### Work request
Begin with the line that holds "und charmante Bauernhäuser. Der". Output it and all remaining lines of the material, verbatim, ending with the last.
Information given Block Start
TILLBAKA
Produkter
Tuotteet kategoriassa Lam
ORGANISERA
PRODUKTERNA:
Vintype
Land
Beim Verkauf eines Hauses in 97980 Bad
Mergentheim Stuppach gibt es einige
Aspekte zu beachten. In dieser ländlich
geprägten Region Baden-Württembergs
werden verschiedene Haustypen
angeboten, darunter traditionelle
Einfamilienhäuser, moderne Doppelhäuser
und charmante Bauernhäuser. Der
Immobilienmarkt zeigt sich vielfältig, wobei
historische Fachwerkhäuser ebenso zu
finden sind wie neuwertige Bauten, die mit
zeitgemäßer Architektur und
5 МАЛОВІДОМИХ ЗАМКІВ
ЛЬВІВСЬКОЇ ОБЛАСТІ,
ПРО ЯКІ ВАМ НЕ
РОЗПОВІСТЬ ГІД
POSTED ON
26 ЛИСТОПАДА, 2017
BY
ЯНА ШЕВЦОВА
Information given Block End
### Problem solution
und charmante Bauernhäuser. Der
Immobilienmarkt zeigt sich vielfältig, wobei
historische Fachwerkhäuser ebenso zu
finden sind wie neuwertige Bauten, die mit
zeitgemäßer Architektur und
5 МАЛОВІДОМИХ ЗАМКІВ
ЛЬВІВСЬКОЇ ОБЛАСТІ,
ПРО ЯКІ ВАМ НЕ
РОЗПОВІСТЬ ГІД
POSTED ON
26 ЛИСТОПАДА, 2017
BY
ЯНА ШЕВЦОВА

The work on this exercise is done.